Air France La Premiere
With the A380 out of the picture, Air France now only offers its La Premiere first-class product on the 777-300ER.
This is one of the best first-class products there is. The cozy four-seat cabin, lack of upgrades and heavy redemption restrictions create a feeling of privacy and exclusivity. The chic and modern French design, as well as world-class food and service, help round out the experience.
How to book: Air France only allows first-class award redemptions from members of its own Flying Blue program. There’s no last-minute inventory release to partners either. But it gets even worse. Not just everyone with Flying Blue miles can book La Premiere; you have to be a Flying Blue elite member to do so. If you regularly fly SkyTeam and want to try out La Premiere, crediting your paid travel to Air France is an important first step to making this eventually happen.
Even for Flying Blue elites, the redemption rates are astronomically high.
A one-way first-class ticket between the U.S. and Europe costs at least 220,000 miles, worth over $2,600 according to TPG valuations. The only other way to get this seat “for free” would be to use a pay-with-points option, like those available on the Chase Sapphire Reserve and The Business Platinum Card® from American Express. With round-trip first-class tickets starting at a minimum of $6,000 (and one-way tickets typically costing a whole lot more than that), you should still expect to spend more than 400,000 points even with a pay-with-points rebate.
The Swiss fleet, including its onboard premium products, has gotten much more attractive in recent years as the airline has taken delivery of new 777-300ERs.
How to book: Swiss operates in a similar manner to Air France, guarding its first-class cabins and only making award space available to elite members.
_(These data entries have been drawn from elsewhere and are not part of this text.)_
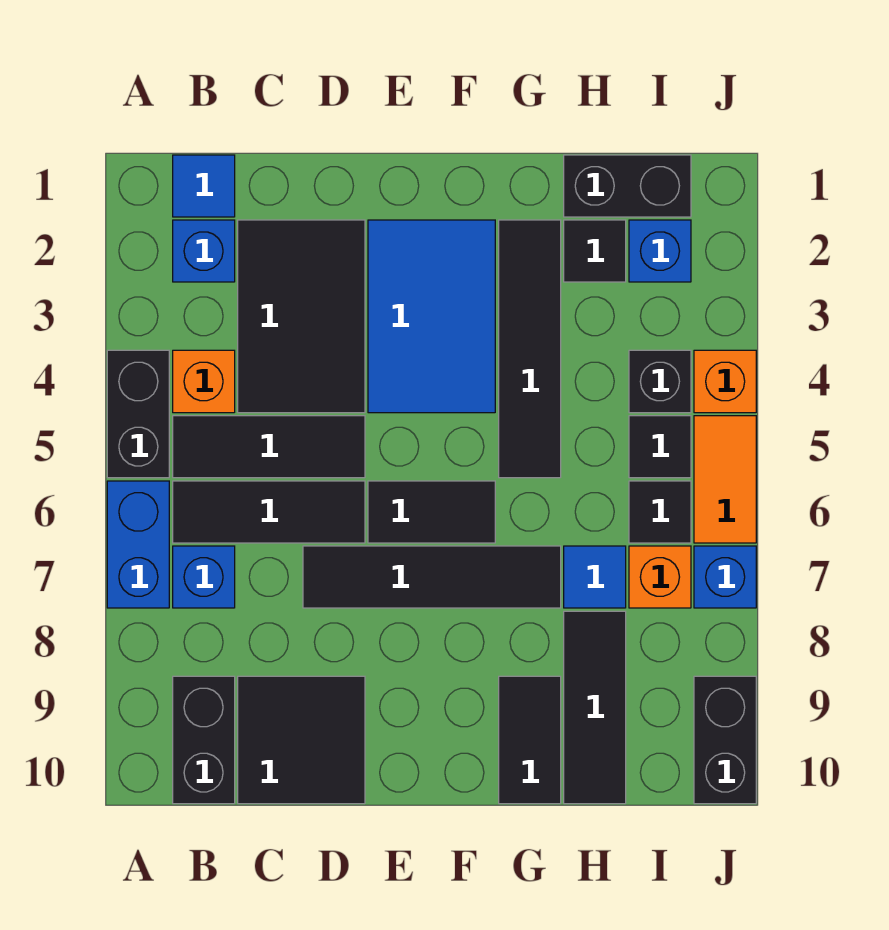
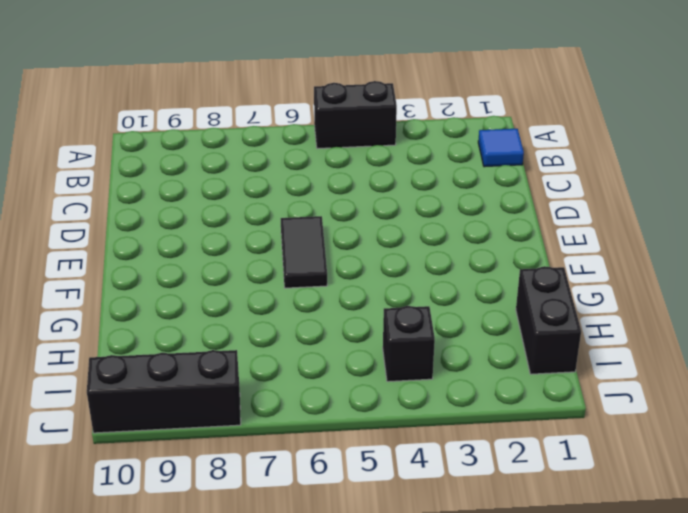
black 1x3 brick [87,350,241,433] -> black 1x2 brick [694,676,756,804]
none -> blue 1x2 brick [107,481,169,608]
none -> blue 1x1 brick [173,220,235,282]
none -> orange 1x1 brick [173,350,235,413]

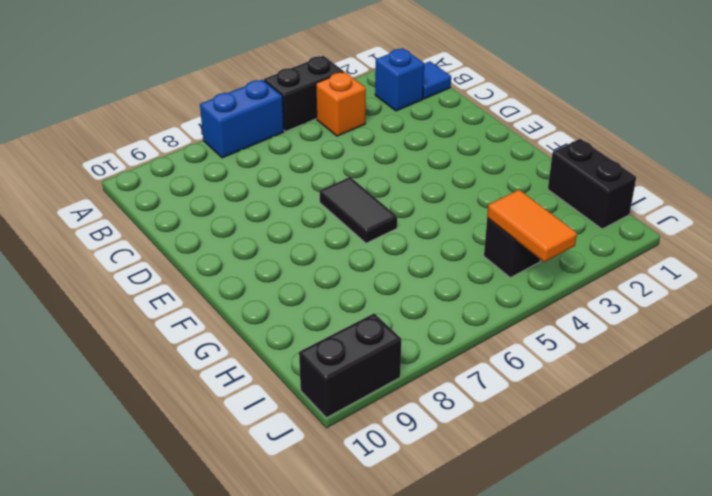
orange 1x2 tile [487,190,577,262] -> orange 1x2 tile turned to [694,416,756,543]
none -> black 1x3 tile [173,416,365,478]
none -> black 1x3 tile [173,481,365,543]
none -> blue 1x1 brick [173,546,235,608]

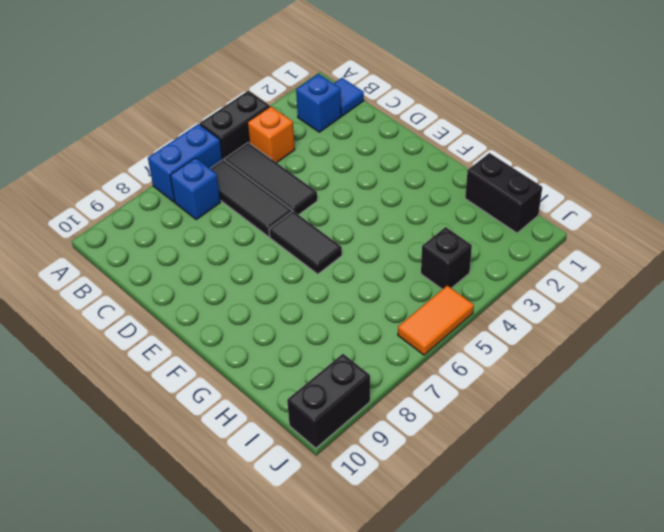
none -> black 1x2 brick [173,676,235,804]
none -> black 2x3 tile [238,220,365,413]
none -> black 2x2 tile [238,676,365,804]

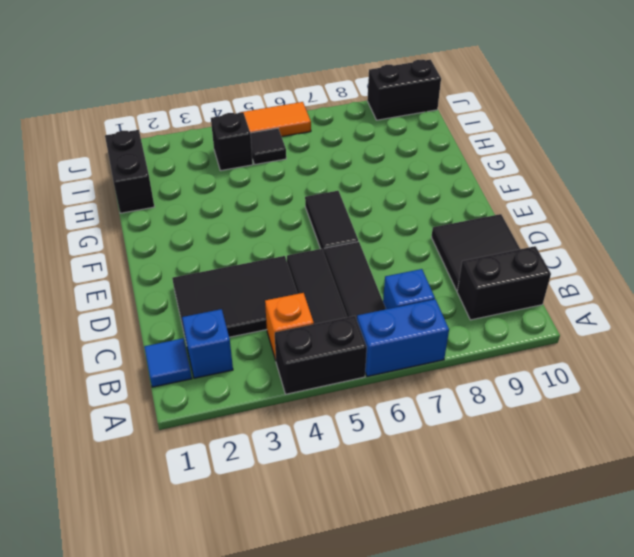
none -> black 1x4 tile [303,546,561,608]
none -> blue 2x3 tile [368,220,495,413]
none -> black 1x4 tile [499,220,561,478]

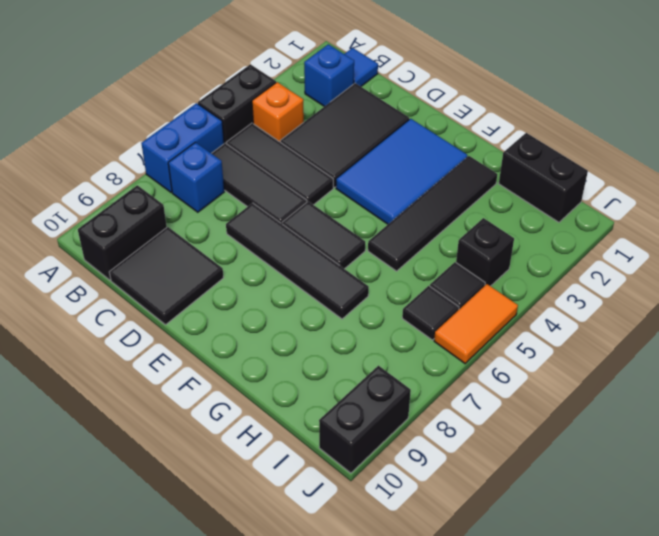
none -> black 1x2 tile [499,676,561,804]
none -> black 1x1 tile [564,220,626,282]
none -> blue 1x1 tile [564,546,626,608]

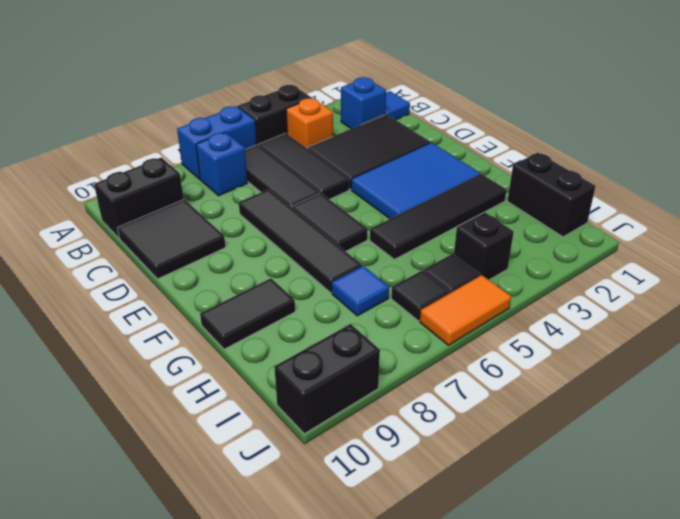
none -> black 1x1 tile [564,220,626,282]
none -> black 1x3 tile [564,611,626,804]
none -> blue 1x1 brick [629,220,691,282]

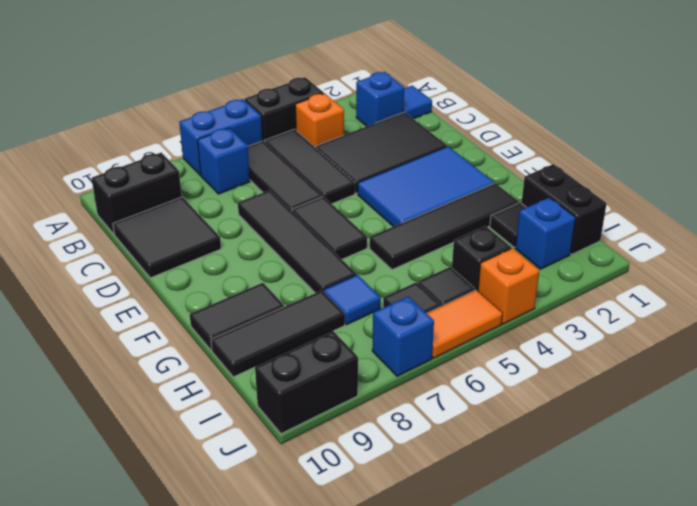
none -> orange 1x1 brick [629,546,691,608]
Specifically, you must be a Miles & More Senator or Hon Circle member to redeem miles for first-class awards. Again, like with Air France, if you’re committed to this specific redemption you can credit Star Alliance flights to Miles & More to earn elite status.
The rates are just as bad, with one-way tickets between the U.S. and Europe costing 182,000 Miles & More miles plus taxes. Miles & More is a transfer partner of Marriott Bonvoy.
With all of these restrictions working against you, you’ll have to ask yourself whether you want to fight uphill and spend an exorbitant amount of money or miles for an eight or nine hour flight where you’ll probably sleep most of the time anyway. Growing up in Washington, D.C., I always thought of flights to Europe as the perfect chance to sleep and adjust my body clock so I could hit the ground running.
But the equation does change some the further away from the East Coast that you live. And, there’s no doubt that having a truly first class flight experience courtesy of your miles can be a whole lot of fun.
But it’s also true that business class on most of these airlines offers a perfectly comfortable flatbed and decent food, making it hard to justify the extra premium for first class.
If you are really interested in trying out the opulent luxury at the very front (or top) of the plane, you should consider sweet spot redemptions like using 70,000 Alaska miles to book Cathay Pacific or Japan Airlines first class to Asia. (When Asia reopens, of course.) Not only are these flights bookable for anyone with Alaska miles, but the redemption rates are also attractive and the 15-hour (or longer) flights to Hong Kong are perfect for sinking into Cathay Pacific’s 3-foot-wide seats.